Page images and extracted text:

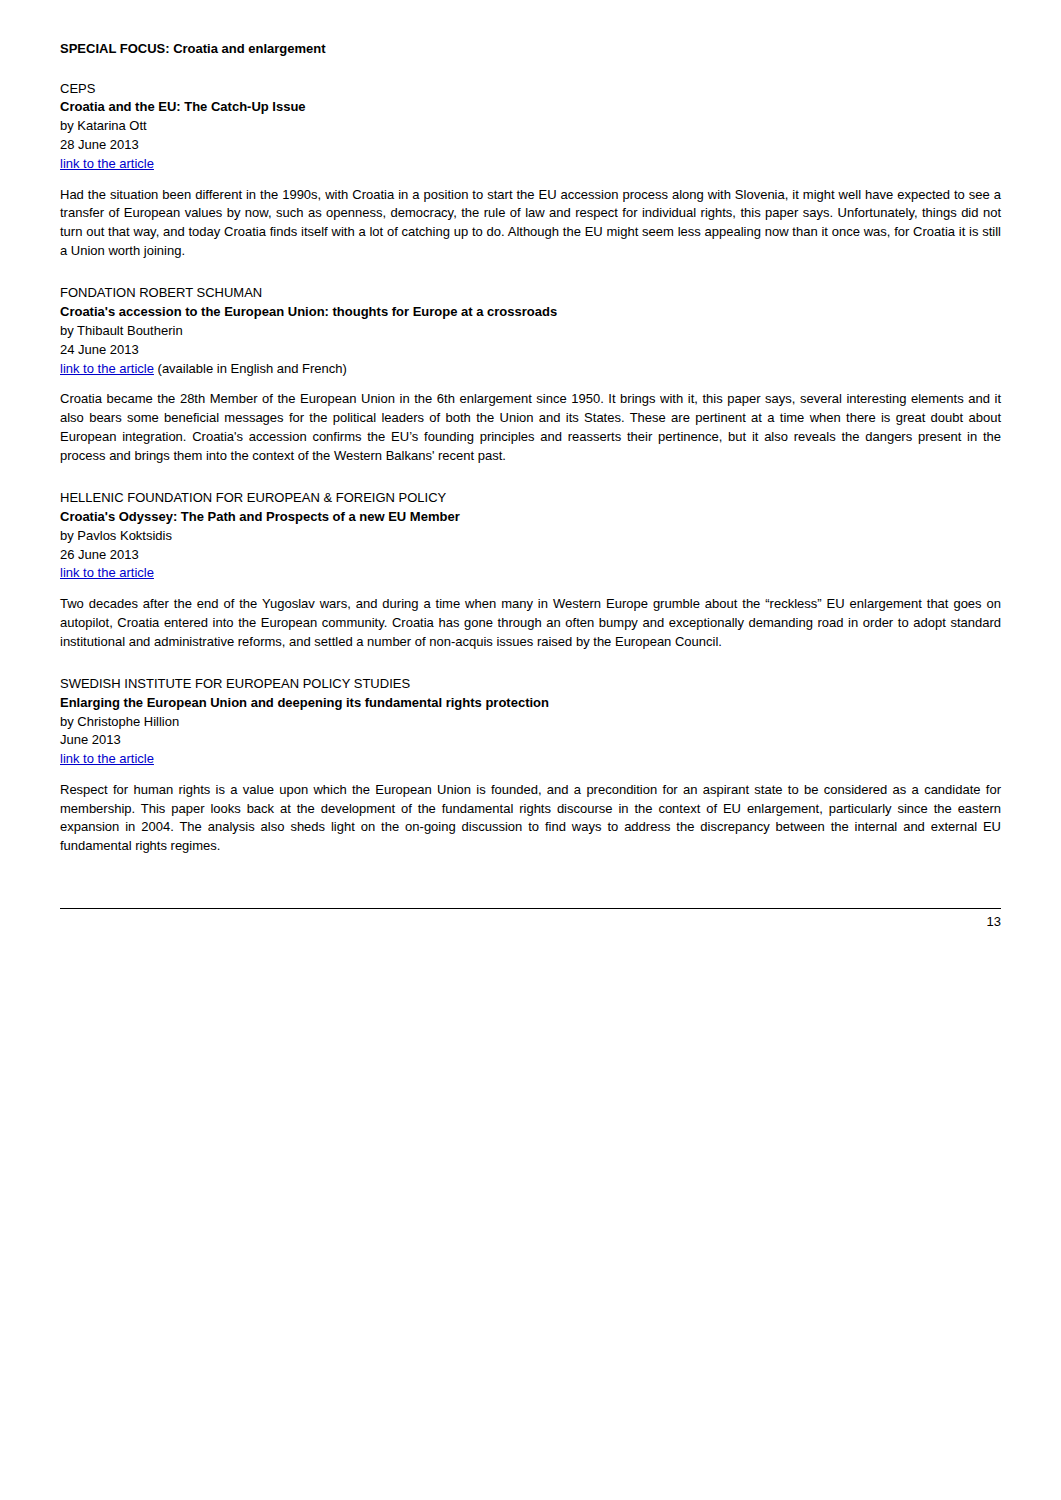SPECIAL FOCUS: Croatia and enlargement
CEPS
Croatia and the EU: The Catch-Up Issue
by Katarina Ott
28 June 2013
link to the article
Had the situation been different in the 1990s, with Croatia in a position to start the EU accession process along with Slovenia, it might well have expected to see a transfer of European values by now, such as openness, democracy, the rule of law and respect for individual rights, this paper says. Unfortunately, things did not turn out that way, and today Croatia finds itself with a lot of catching up to do. Although the EU might seem less appealing now than it once was, for Croatia it is still a Union worth joining.
FONDATION ROBERT SCHUMAN
Croatia's accession to the European Union: thoughts for Europe at a crossroads
by Thibault Boutherin
24 June 2013
link to the article (available in English and French)
Croatia became the 28th Member of the European Union in the 6th enlargement since 1950. It brings with it, this paper says, several interesting elements and it also bears some beneficial messages for the political leaders of both the Union and its States. These are pertinent at a time when there is great doubt about European integration. Croatia's accession confirms the EU’s founding principles and reasserts their pertinence, but it also reveals the dangers present in the process and brings them into the context of the Western Balkans' recent past.
HELLENIC FOUNDATION FOR EUROPEAN & FOREIGN POLICY
Croatia's Odyssey: The Path and Prospects of a new EU Member
by Pavlos Koktsidis
26 June 2013
link to the article
Two decades after the end of the Yugoslav wars, and during a time when many in Western Europe grumble about the “reckless” EU enlargement that goes on autopilot, Croatia entered into the European community. Croatia has gone through an often bumpy and exceptionally demanding road in order to adopt standard institutional and administrative reforms, and settled a number of non-acquis issues raised by the European Council.
SWEDISH INSTITUTE FOR EUROPEAN POLICY STUDIES
Enlarging the European Union and deepening its fundamental rights protection
by Christophe Hillion
June 2013
link to the article
Respect for human rights is a value upon which the European Union is founded, and a precondition for an aspirant state to be considered as a candidate for membership. This paper looks back at the development of the fundamental rights discourse in the context of EU enlargement, particularly since the eastern expansion in 2004. The analysis also sheds light on the on-going discussion to find ways to address the discrepancy between the internal and external EU fundamental rights regimes.
13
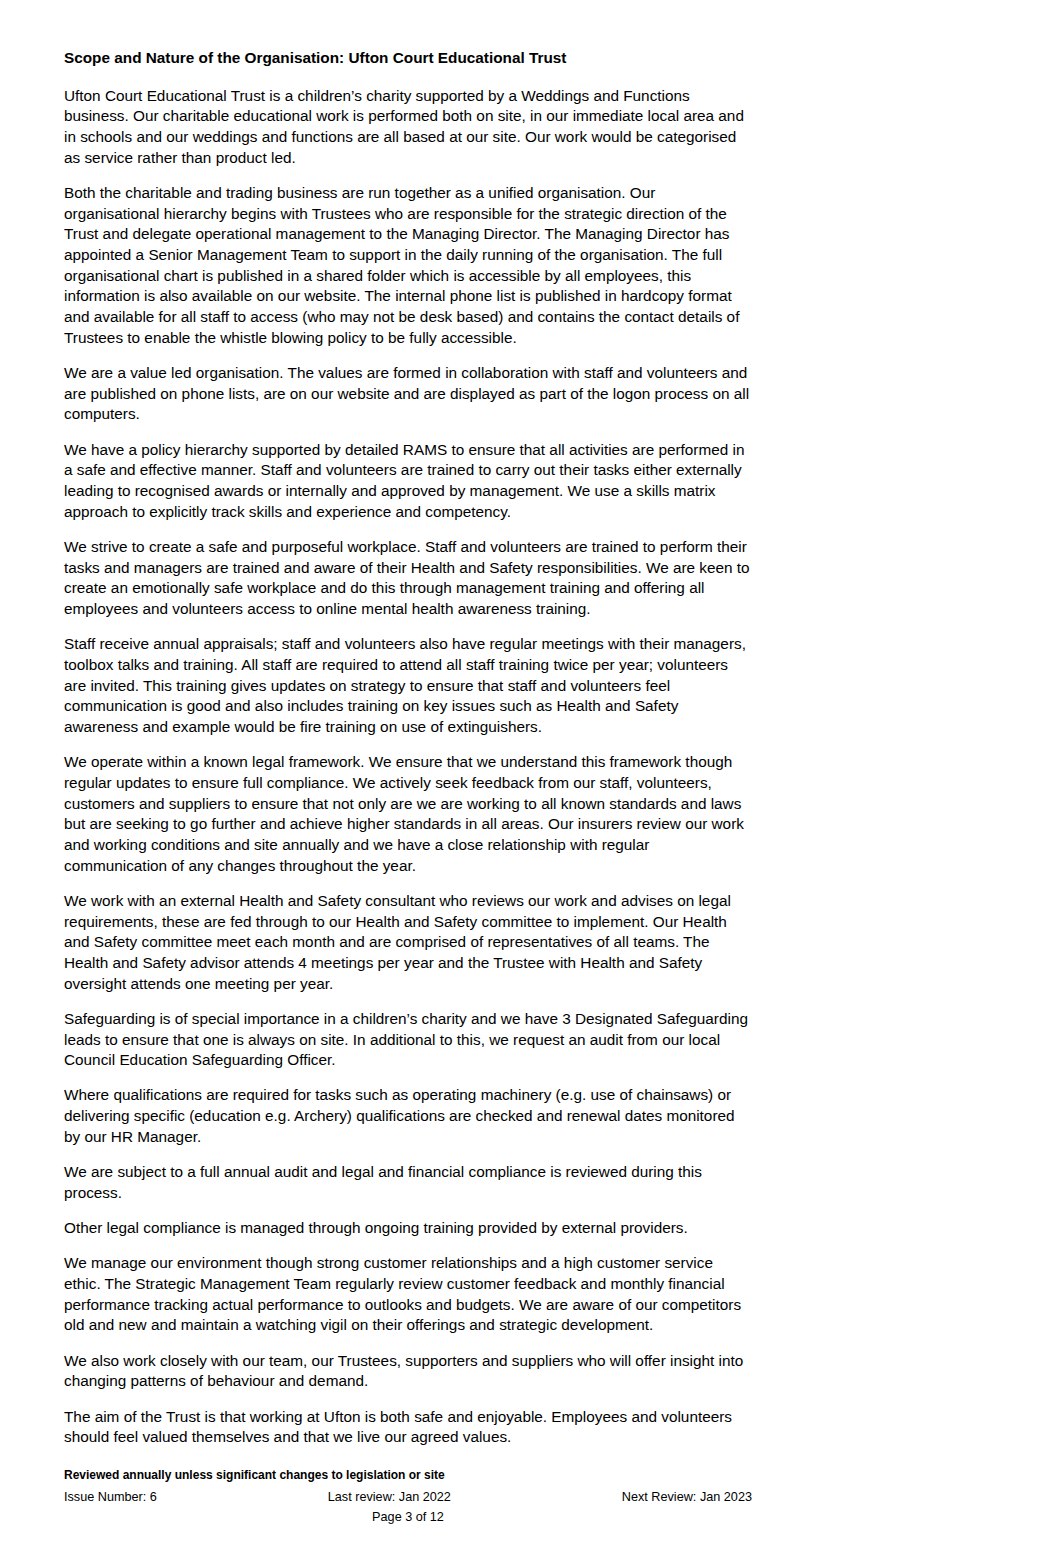Scope and Nature of the Organisation: Ufton Court Educational Trust
Ufton Court Educational Trust is a children’s charity supported by a Weddings and Functions business. Our charitable educational work is performed both on site, in our immediate local area and in schools and our weddings and functions are all based at our site. Our work would be categorised as service rather than product led.
Both the charitable and trading business are run together as a unified organisation. Our organisational hierarchy begins with Trustees who are responsible for the strategic direction of the Trust and delegate operational management to the Managing Director. The Managing Director has appointed a Senior Management Team to support in the daily running of the organisation. The full organisational chart is published in a shared folder which is accessible by all employees, this information is also available on our website. The internal phone list is published in hardcopy format and available for all staff to access (who may not be desk based) and contains the contact details of Trustees to enable the whistle blowing policy to be fully accessible.
We are a value led organisation. The values are formed in collaboration with staff and volunteers and are published on phone lists, are on our website and are displayed as part of the logon process on all computers.
We have a policy hierarchy supported by detailed RAMS to ensure that all activities are performed in a safe and effective manner. Staff and volunteers are trained to carry out their tasks either externally leading to recognised awards or internally and approved by management. We use a skills matrix approach to explicitly track skills and experience and competency.
We strive to create a safe and purposeful workplace. Staff and volunteers are trained to perform their tasks and managers are trained and aware of their Health and Safety responsibilities. We are keen to create an emotionally safe workplace and do this through management training and offering all employees and volunteers access to online mental health awareness training.
Staff receive annual appraisals; staff and volunteers also have regular meetings with their managers, toolbox talks and training. All staff are required to attend all staff training twice per year; volunteers are invited. This training gives updates on strategy to ensure that staff and volunteers feel communication is good and also includes training on key issues such as Health and Safety awareness and example would be fire training on use of extinguishers.
We operate within a known legal framework. We ensure that we understand this framework though regular updates to ensure full compliance. We actively seek feedback from our staff, volunteers, customers and suppliers to ensure that not only are we are working to all known standards and laws but are seeking to go further and achieve higher standards in all areas. Our insurers review our work and working conditions and site annually and we have a close relationship with regular communication of any changes throughout the year.
We work with an external Health and Safety consultant who reviews our work and advises on legal requirements, these are fed through to our Health and Safety committee to implement. Our Health and Safety committee meet each month and are comprised of representatives of all teams. The Health and Safety advisor attends 4 meetings per year and the Trustee with Health and Safety oversight attends one meeting per year.
Safeguarding is of special importance in a children’s charity and we have 3 Designated Safeguarding leads to ensure that one is always on site. In additional to this, we request an audit from our local Council Education Safeguarding Officer.
Where qualifications are required for tasks such as operating machinery (e.g. use of chainsaws) or delivering specific (education e.g. Archery) qualifications are checked and renewal dates monitored by our HR Manager.
We are subject to a full annual audit and legal and financial compliance is reviewed during this process.
Other legal compliance is managed through ongoing training provided by external providers.
We manage our environment though strong customer relationships and a high customer service ethic. The Strategic Management Team regularly review customer feedback and monthly financial performance tracking actual performance to outlooks and budgets. We are aware of our competitors old and new and maintain a watching vigil on their offerings and strategic development.
We also work closely with our team, our Trustees, supporters and suppliers who will offer insight into changing patterns of behaviour and demand.
The aim of the Trust is that working at Ufton is both safe and enjoyable. Employees and volunteers should feel valued themselves and that we live our agreed values.
Reviewed annually unless significant changes to legislation or site
Issue Number: 6 Last review: Jan 2022 Next Review: Jan 2023
Page 3 of 12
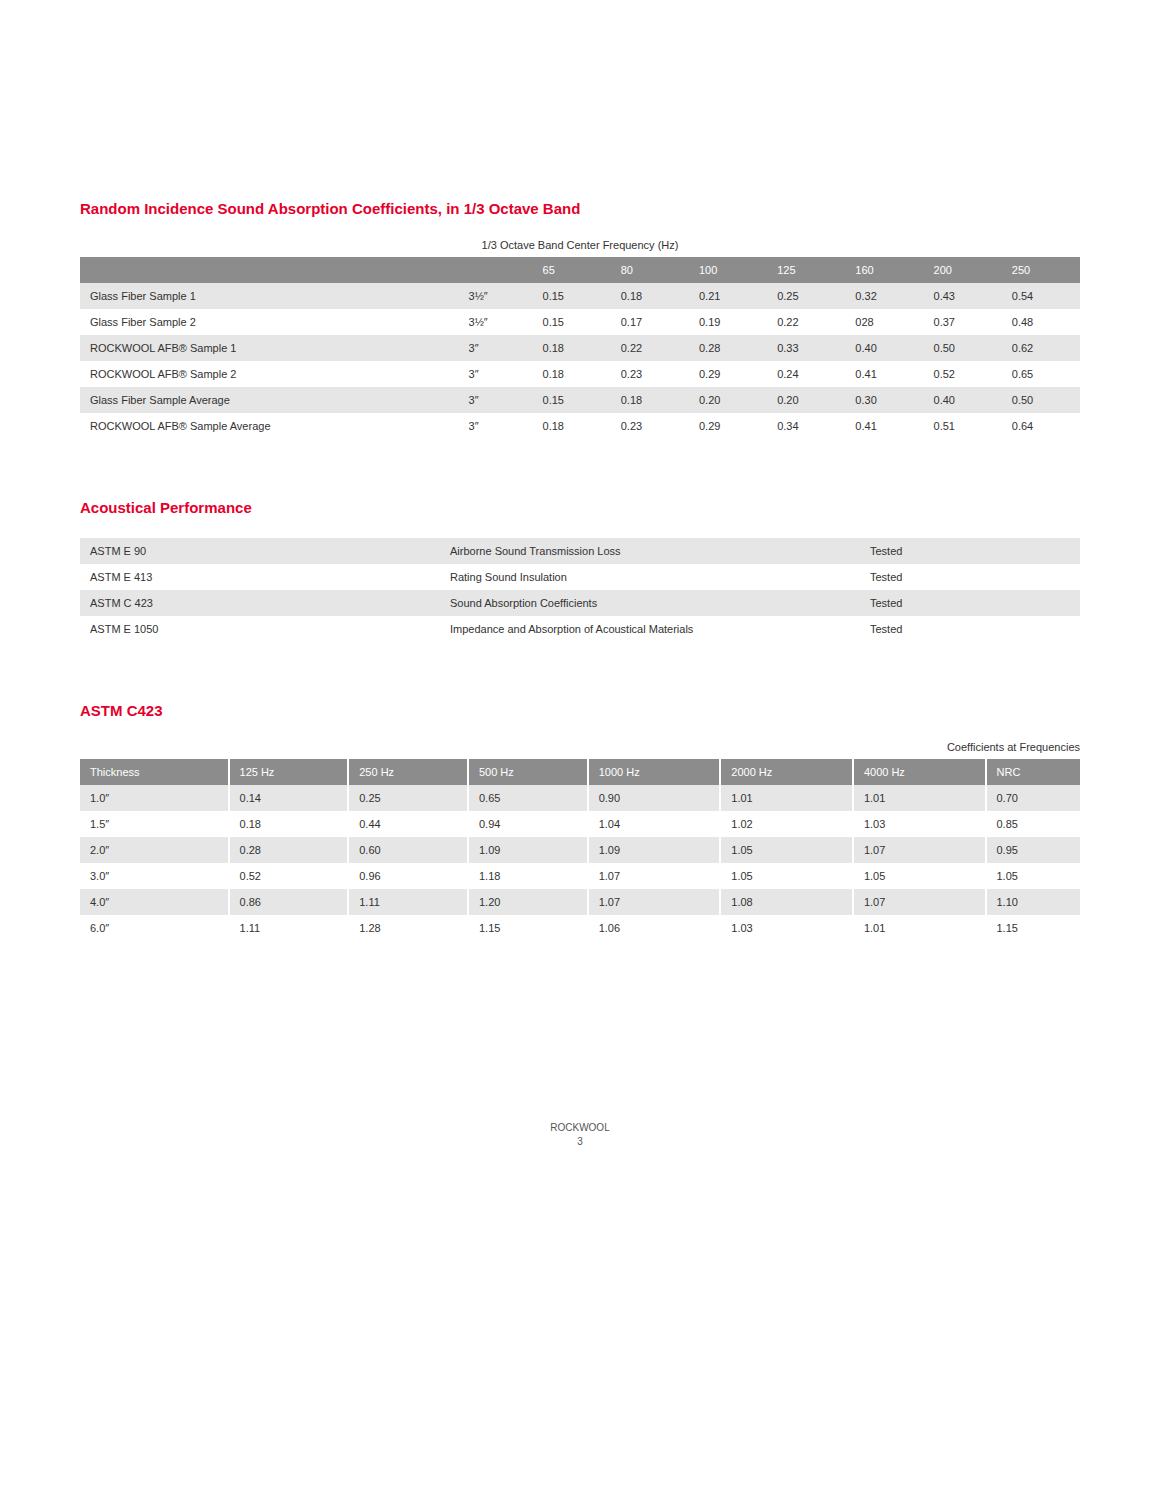Random Incidence Sound Absorption Coefficients, in 1/3 Octave Band
1/3 Octave Band Center Frequency (Hz)
| | | 65 | 80 | 100 | 125 | 160 | 200 | 250 |
| --- | --- | --- | --- | --- | --- | --- | --- | --- |
| Glass Fiber Sample 1 | 3½″ | 0.15 | 0.18 | 0.21 | 0.25 | 0.32 | 0.43 | 0.54 |
| Glass Fiber Sample 2 | 3½″ | 0.15 | 0.17 | 0.19 | 0.22 | 028 | 0.37 | 0.48 |
| ROCKWOOL AFB® Sample 1 | 3″ | 0.18 | 0.22 | 0.28 | 0.33 | 0.40 | 0.50 | 0.62 |
| ROCKWOOL AFB® Sample 2 | 3″ | 0.18 | 0.23 | 0.29 | 0.24 | 0.41 | 0.52 | 0.65 |
| Glass Fiber Sample Average | 3″ | 0.15 | 0.18 | 0.20 | 0.20 | 0.30 | 0.40 | 0.50 |
| ROCKWOOL AFB® Sample Average | 3″ | 0.18 | 0.23 | 0.29 | 0.34 | 0.41 | 0.51 | 0.64 |
Acoustical Performance
| ASTM E 90 | Airborne Sound Transmission Loss | Tested |
| ASTM E 413 | Rating Sound Insulation | Tested |
| ASTM C 423 | Sound Absorption Coefficients | Tested |
| ASTM E 1050 | Impedance and Absorption of Acoustical Materials | Tested |
ASTM C423
Coefficients at Frequencies
| Thickness | 125 Hz | 250 Hz | 500 Hz | 1000 Hz | 2000 Hz | 4000 Hz | NRC |
| --- | --- | --- | --- | --- | --- | --- | --- |
| 1.0″ | 0.14 | 0.25 | 0.65 | 0.90 | 1.01 | 1.01 | 0.70 |
| 1.5″ | 0.18 | 0.44 | 0.94 | 1.04 | 1.02 | 1.03 | 0.85 |
| 2.0″ | 0.28 | 0.60 | 1.09 | 1.09 | 1.05 | 1.07 | 0.95 |
| 3.0″ | 0.52 | 0.96 | 1.18 | 1.07 | 1.05 | 1.05 | 1.05 |
| 4.0″ | 0.86 | 1.11 | 1.20 | 1.07 | 1.08 | 1.07 | 1.10 |
| 6.0″ | 1.11 | 1.28 | 1.15 | 1.06 | 1.03 | 1.01 | 1.15 |
ROCKWOOL
3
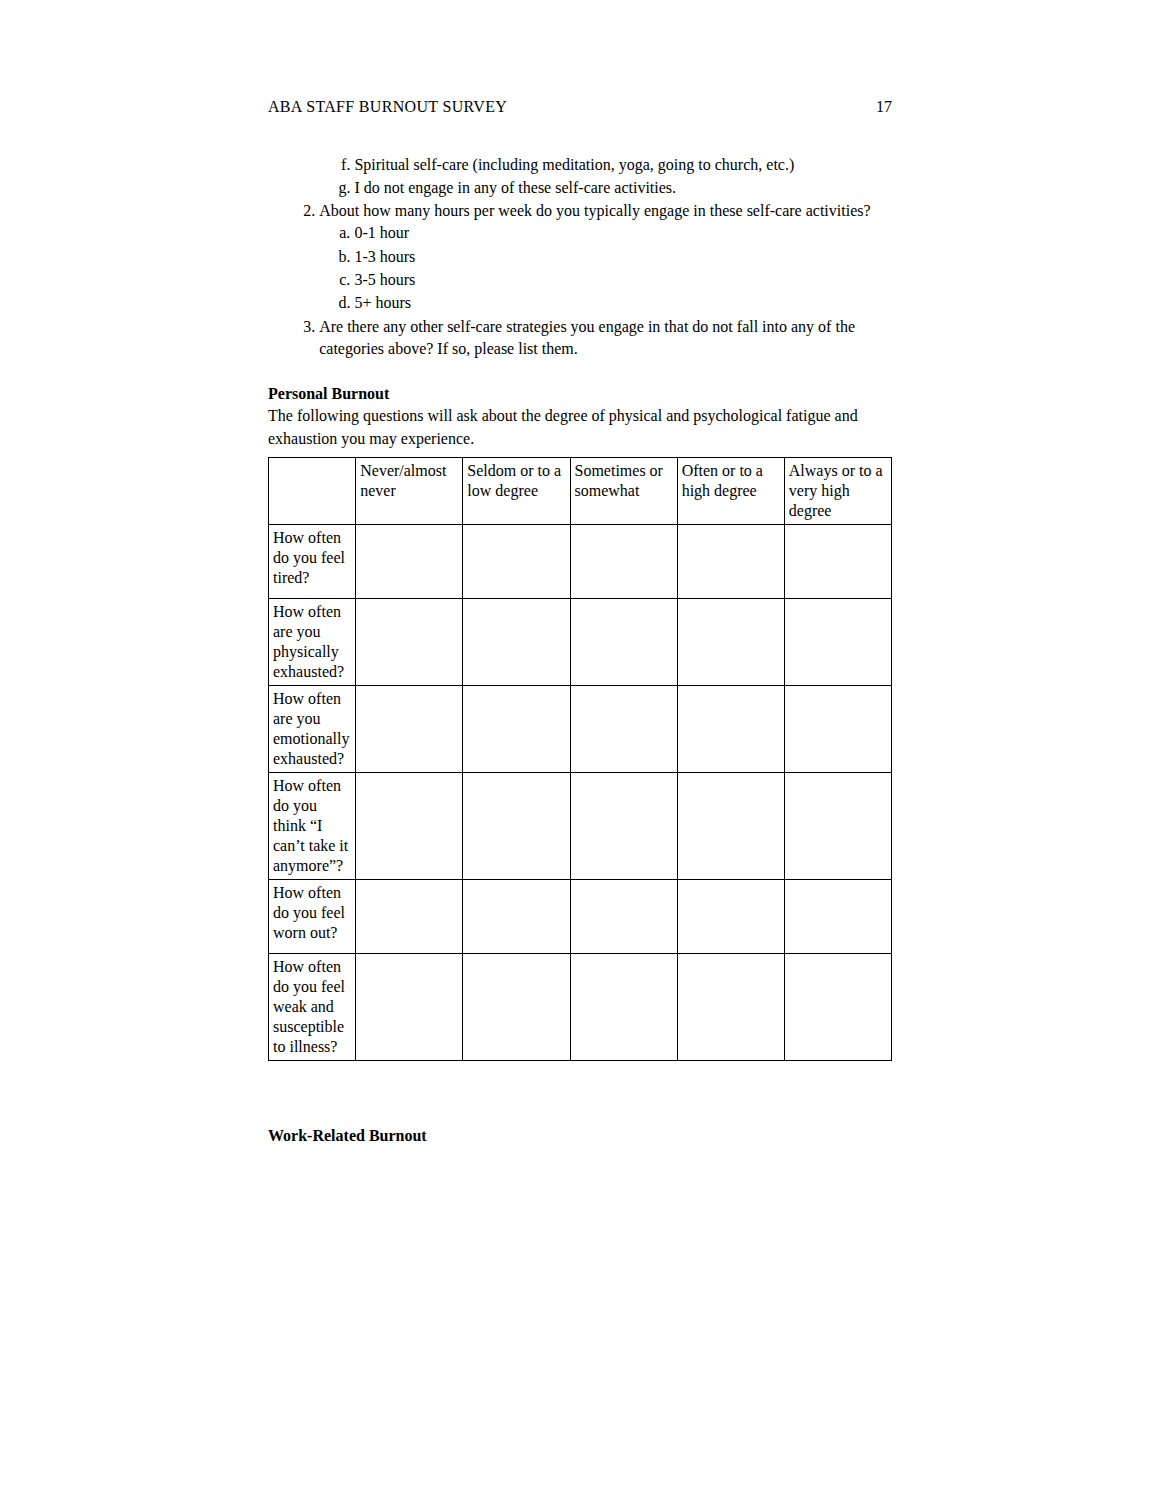ABA Staff Burnout Survey 17
Spiritual self-care (including meditation, yoga, going to church, etc.)
I do not engage in any of these self-care activities.
About how many hours per week do you typically engage in these self-care activities?
0-1 hour
1-3 hours
3-5 hours
5+ hours
Are there any other self-care strategies you engage in that do not fall into any of the categories above? If so, please list them.
Personal Burnout
The following questions will ask about the degree of physical and psychological fatigue and exhaustion you may experience.
| | Never/almost never | Seldom or to a low degree | Sometimes or somewhat | Often or to a high degree | Always or to a very high degree |
| --- | --- | --- | --- | --- | --- |
| How often do you feel tired? | | | | | |
| How often are you physically exhausted? | | | | | |
| How often are you emotionally exhausted? | | | | | |
| How often do you think “I can’t take it anymore”? | | | | | |
| How often do you feel worn out? | | | | | |
| How often do you feel weak and susceptible to illness? | | | | | |
Work-Related Burnout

Description of the task: How would the lines above read from the one with "Loss | Tested |" to the one with "The following questions", inclusive, with no pictures? Write them out exactly.

Solved exercise:
| ASTM E 90 | Airborne Sound Transmission Loss | Tested |
| ASTM E 413 | Rating Sound Insulation | Tested |
| ASTM C 423 | Sound Absorption Coefficients | Tested |
| ASTM E 1050 | Impedance and Absorption of Acoustical Materials | Tested |
ASTM C423
Coefficients at Frequencies
| Thickness | 125 Hz | 250 Hz | 500 Hz | 1000 Hz | 2000 Hz | 4000 Hz | NRC |
| --- | --- | --- | --- | --- | --- | --- | --- |
| 1.0″ | 0.14 | 0.25 | 0.65 | 0.90 | 1.01 | 1.01 | 0.70 |
| 1.5″ | 0.18 | 0.44 | 0.94 | 1.04 | 1.02 | 1.03 | 0.85 |
| 2.0″ | 0.28 | 0.60 | 1.09 | 1.09 | 1.05 | 1.07 | 0.95 |
| 3.0″ | 0.52 | 0.96 | 1.18 | 1.07 | 1.05 | 1.05 | 1.05 |
| 4.0″ | 0.86 | 1.11 | 1.20 | 1.07 | 1.08 | 1.07 | 1.10 |
| 6.0″ | 1.11 | 1.28 | 1.15 | 1.06 | 1.03 | 1.01 | 1.15 |
ROCKWOOL
3
ABA Staff Burnout Survey 17
Spiritual self-care (including meditation, yoga, going to church, etc.)
I do not engage in any of these self-care activities.
About how many hours per week do you typically engage in these self-care activities?
0-1 hour
1-3 hours
3-5 hours
5+ hours
Are there any other self-care strategies you engage in that do not fall into any of the categories above? If so, please list them.
Personal Burnout
The following questions will ask about the degree of physical and psychological fatigue and exhaustion you may experience.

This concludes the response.